Twitter CEO Evan Williams unveiled the site’s “@anywhere” feature at SXSW, as noted in today’s top story in SmartBrief on Social Media. The feature will allow third parties to integrate Twitter into their sites — a move that is clearly a response to Facebook’s plans to integrate content through Facebook Connect.
One of the coolest planned features of @anywhere is its ability to automatically create links between Twitter accounts and mentions on a Web site. So say you’re reading a story on the New York Times site (the NYT is one of the early @anywhere partners) and you’re reading about a film director who sounds very intriguing to you. You’ll be able to move your mouse over the person’s name and a small box will appear, displaying their Twitter info. This strikes me as a great way to allow readers to seek out more information about the people and organizations that interest them, while at the same time making traditional press coverage from @anywhere participants even more relevant, because it opens the door to that deeper social connection.
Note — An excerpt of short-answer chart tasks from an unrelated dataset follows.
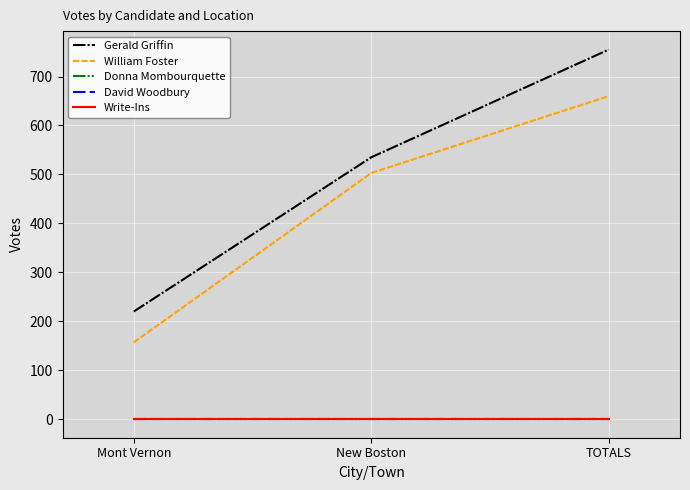

Is this an area chart (filled region under the line)?

No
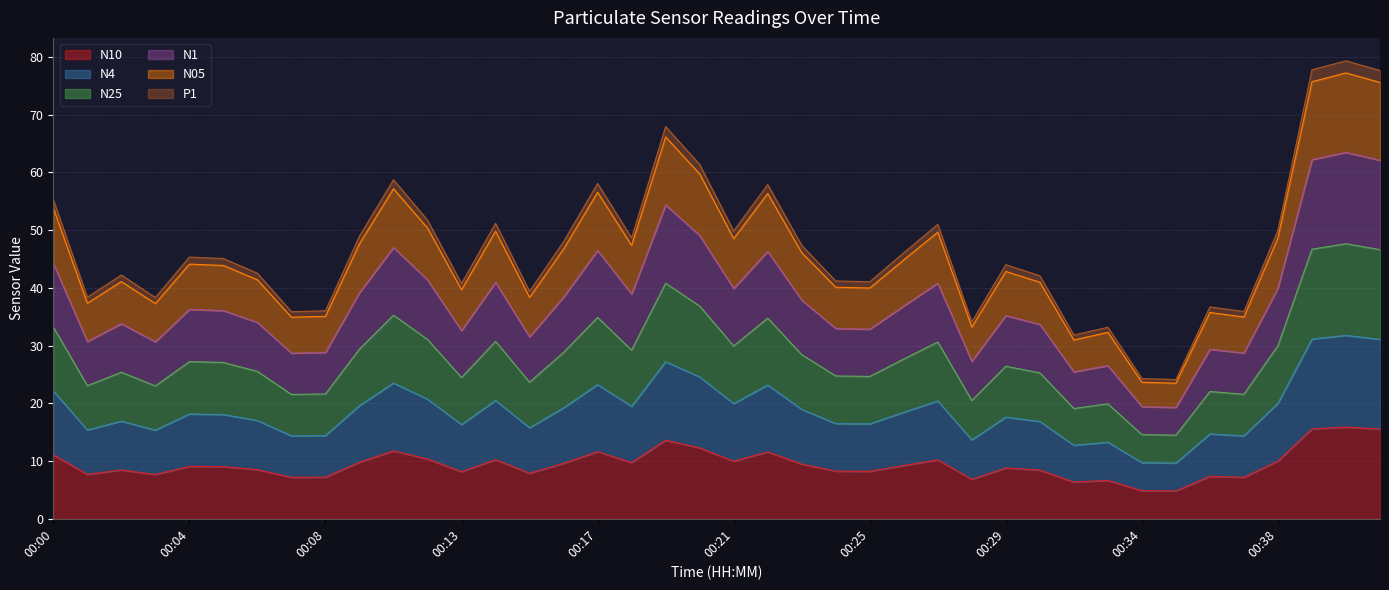

What are all the series names shown in the legend?

N10, N4, N25, N1, N05, P1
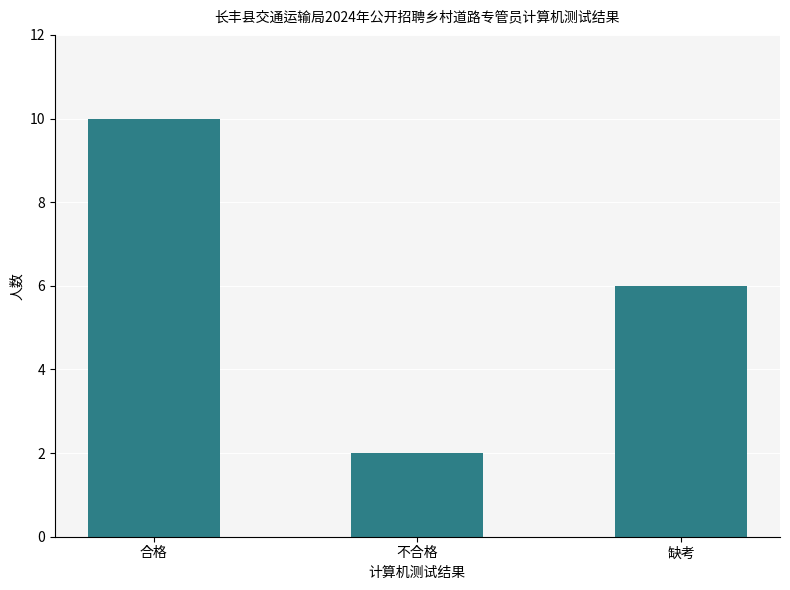

What is the average value?

6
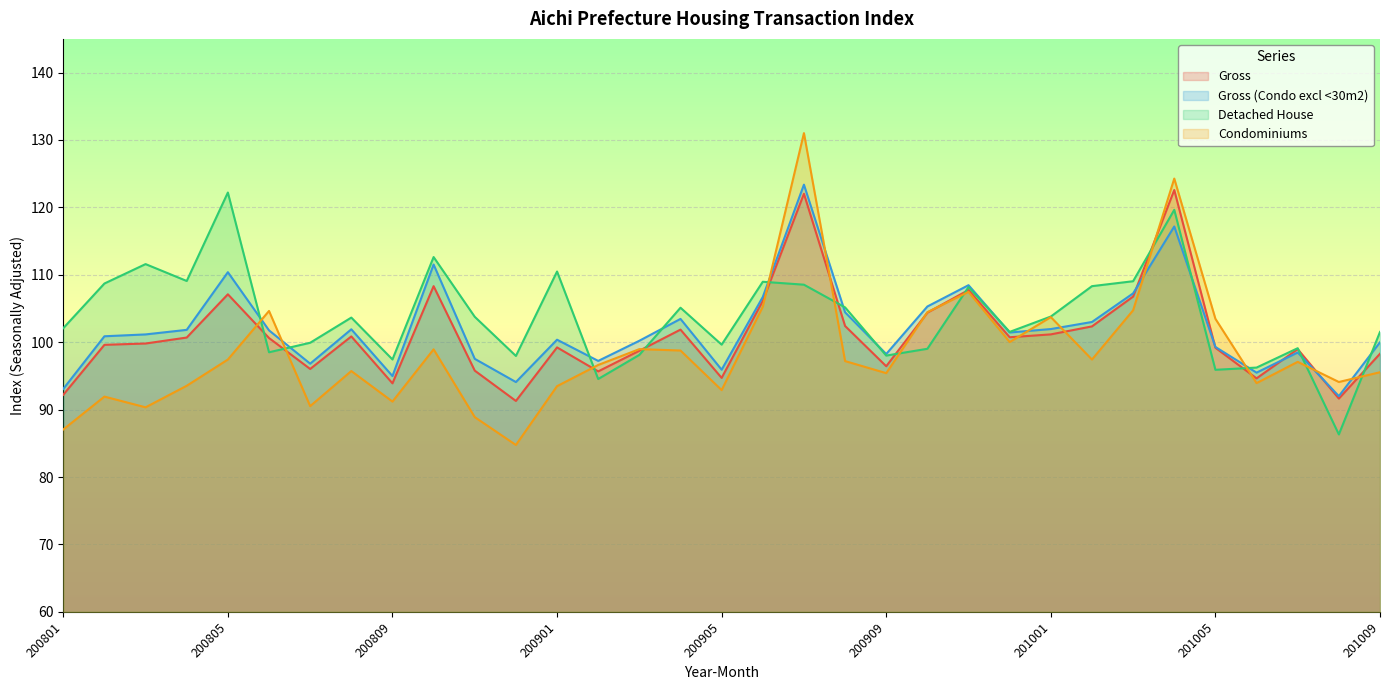

At which label does Detached House reach its peak?

200805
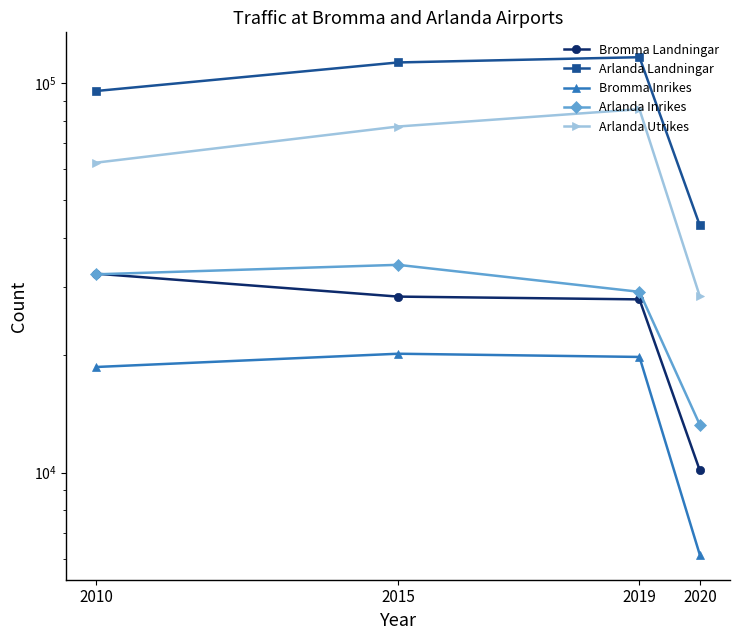

What is the approximate value of Arlanda Inrikes at 2020, to the nearest 50?

13250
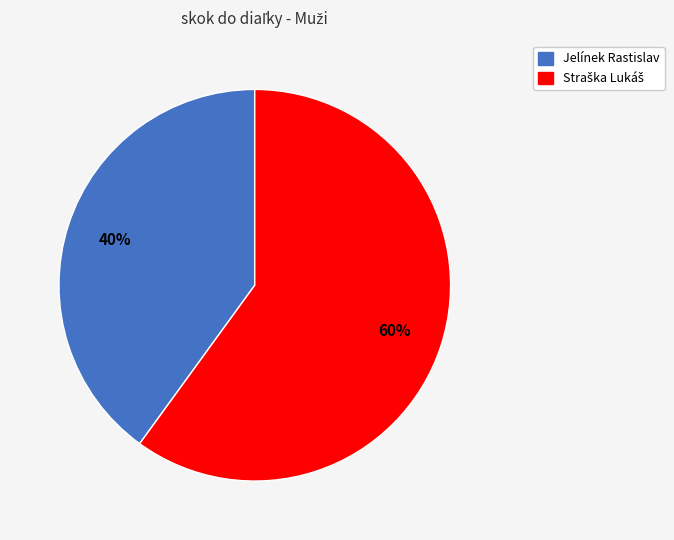

To the nearest percent, what is the difference between the largest and smallest slice percentages?

20%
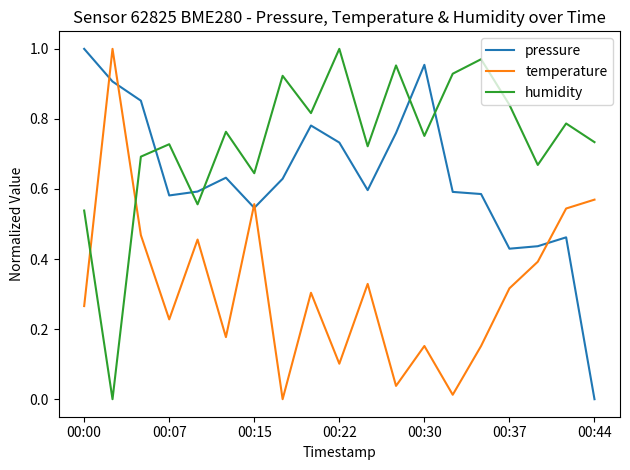

List the series in order of their overall mean, highest first.

humidity, pressure, temperature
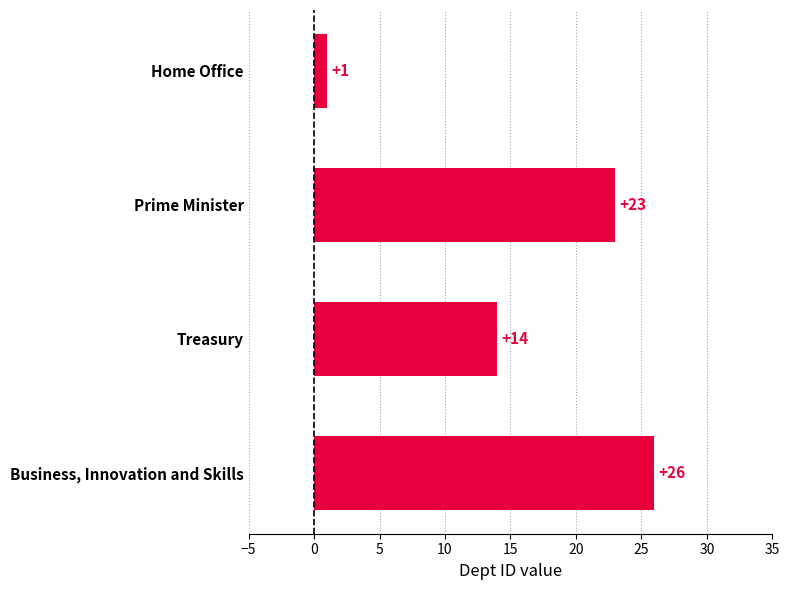

How many bars are there in total?

4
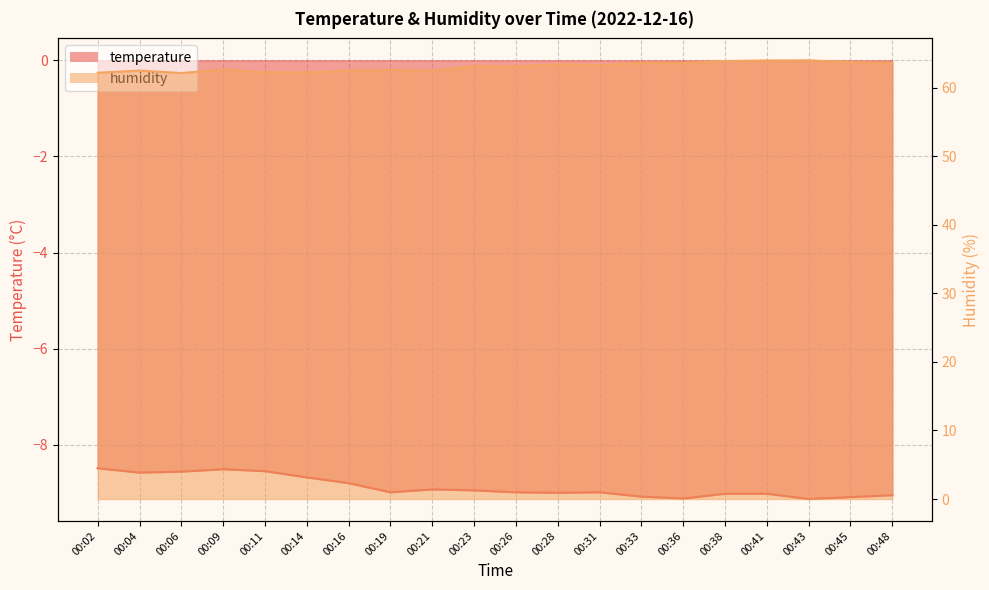

True or false: humidity has a value of 82.8 at 00:21.

False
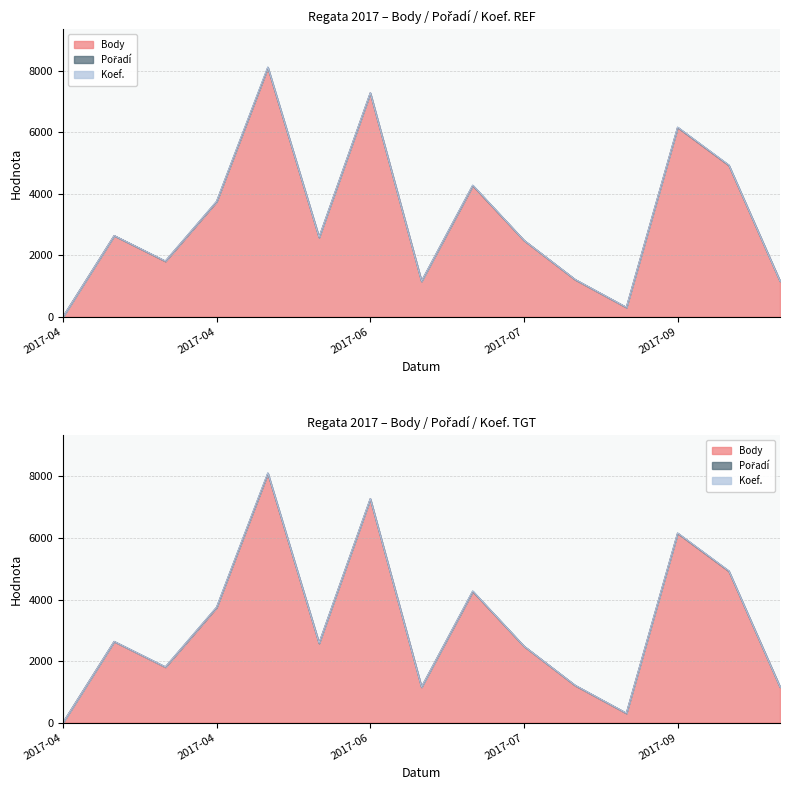

Reading right to left, what are all the values shown in this chart?

Body: 1156	4921	6154	303	1206	2484	4264	1156	7272	2580	8100	3743	1805	2637	0
Pořadí: 1	7	5	5	6	3	9	1	3	4	8	7	6	1	0
Koef.: 2	7	7	3	3	3	7	2	7	4	12	7	3	3	0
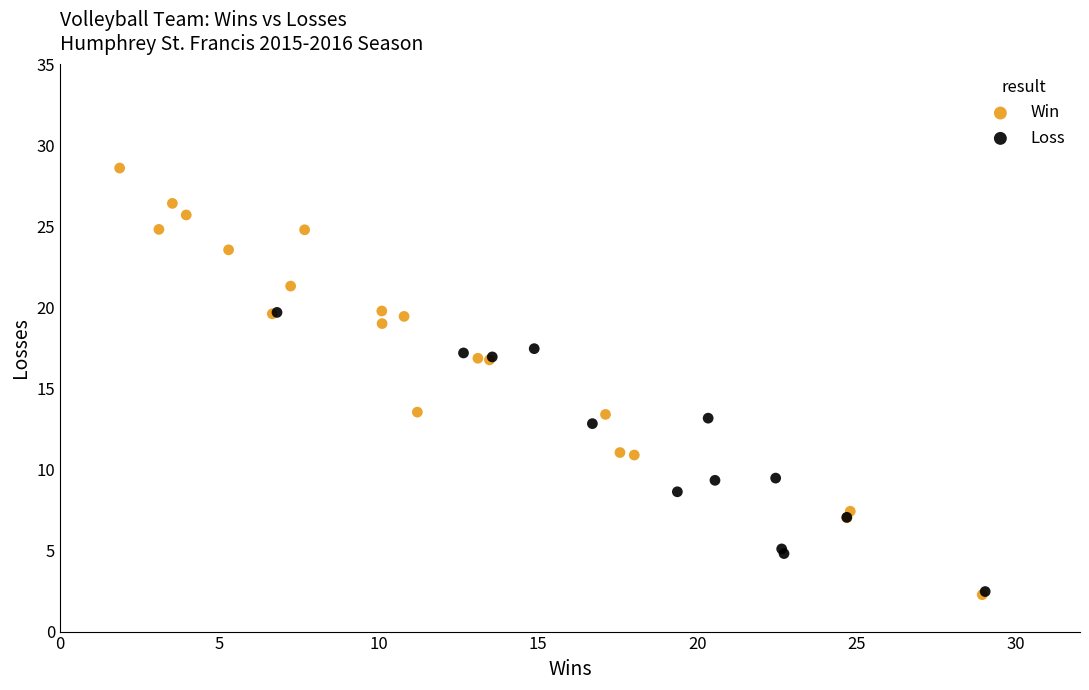

Which series has the largest Y range (max minus min)?

Win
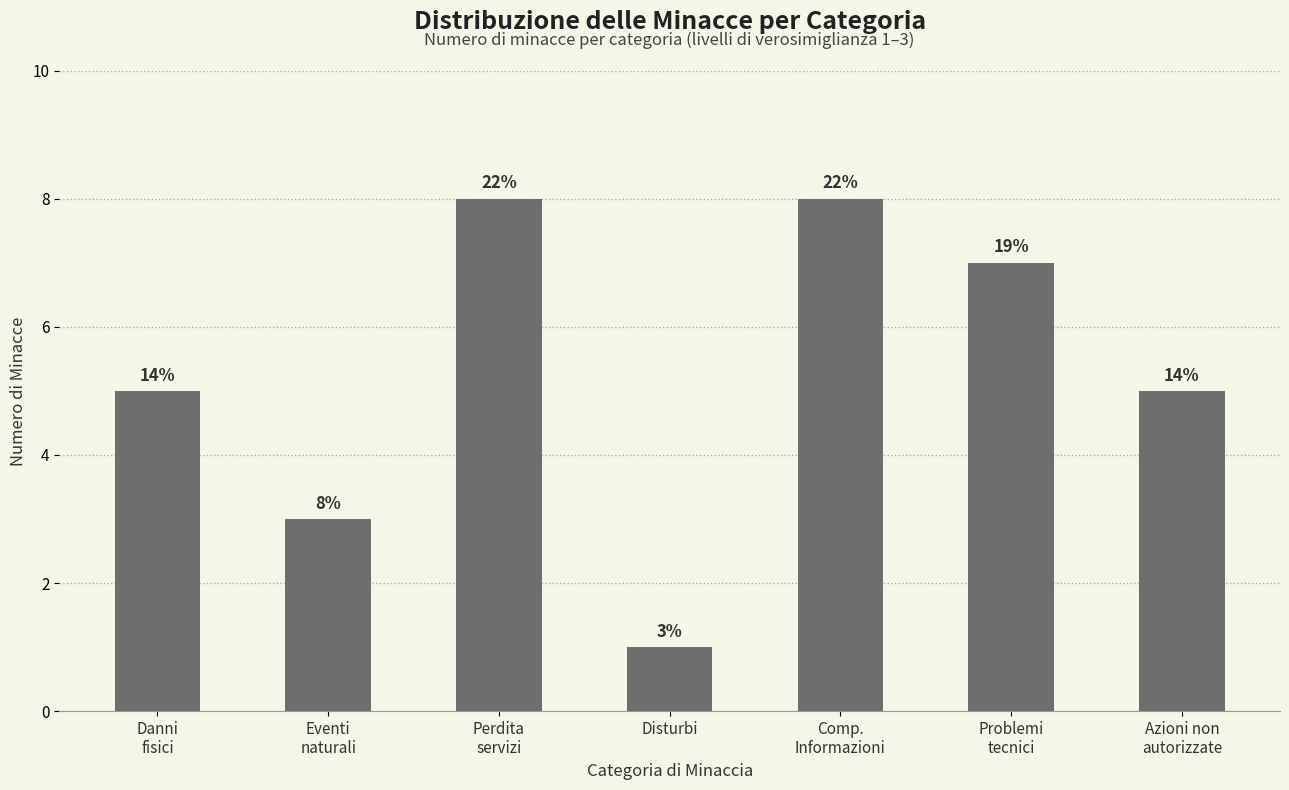

What is the value of the 7th bar from the left?

5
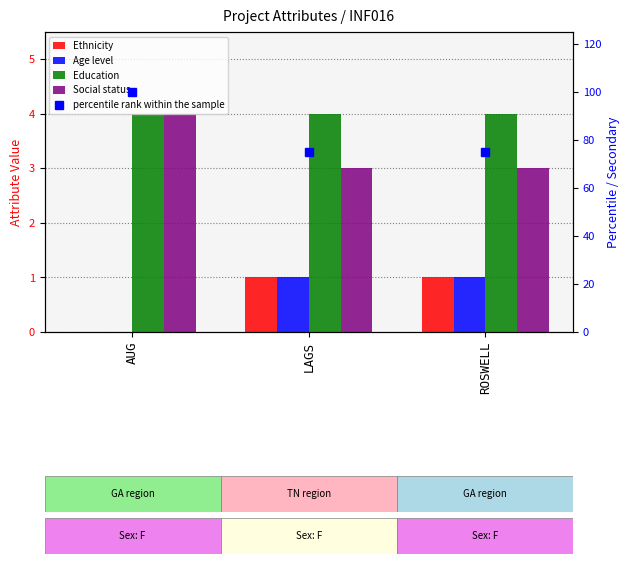

Reading left to right, list all the values displayed in this chart.

Ethnicity: AUG=0	LAGS=1	ROSWELL=1
Age level: AUG=0	LAGS=1	ROSWELL=1
Education: AUG=4	LAGS=4	ROSWELL=4
Social status: AUG=4	LAGS=3	ROSWELL=3
percentile rank within the sample: AUG=100	LAGS=75	ROSWELL=75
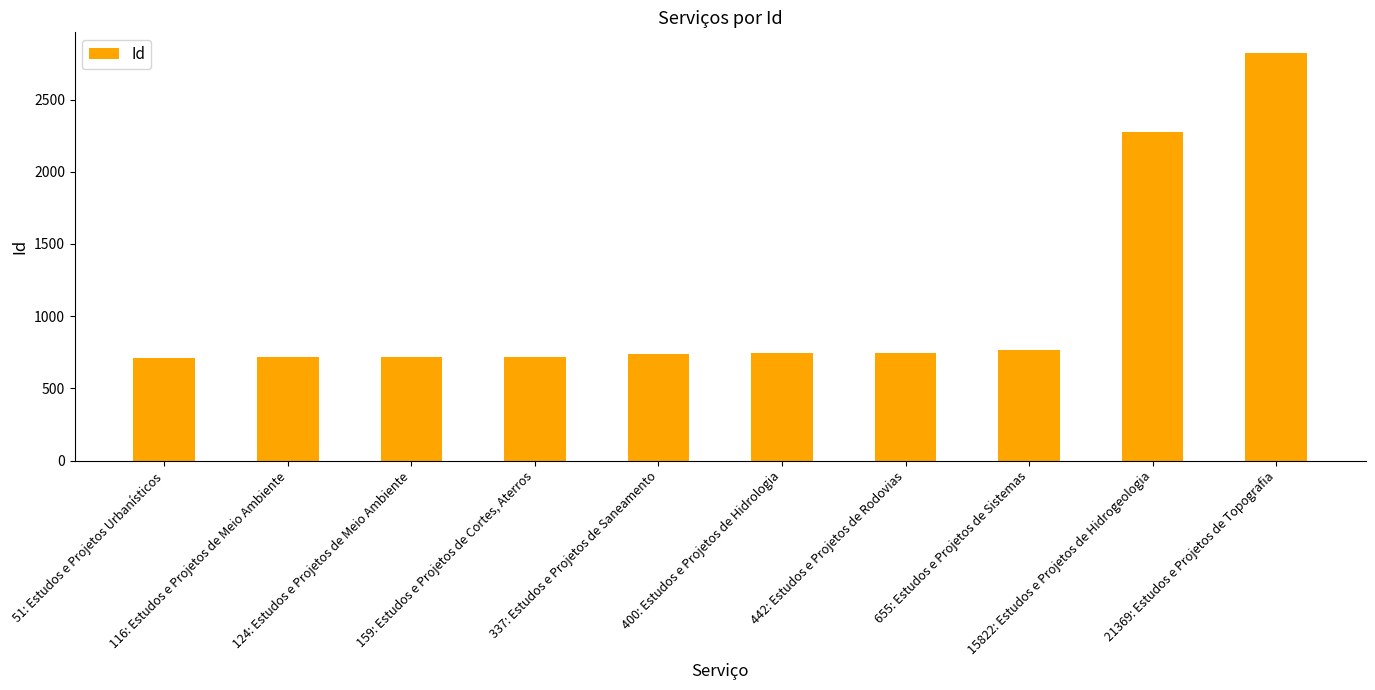

What is the ratio of the value at 159: Estudos e Projetos de Cortes, Aterros to the value at 15822: Estudos e Projetos de Hidrogeologia?

0.3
It will be interesting to see whether features such as @anywhere and Facebook Connect end up making the home pages of social networks less valuable real estate. I wonder how this will affect revenue models, both for social networks and for the popular sites they are partnering with. While services such as Google Buzz work toward a unified social experience that stream out of one platform, these new features move in the opposite direction. They hint at a world where social networks are in the background of everything we do, a constant companion, but never the focus.
Are you excited about @anywhere? Do you favor the Buzz model of a unified social platform or the always-on background model suggested by features such as @anywhere? How will these new features change the way businesses use social networks?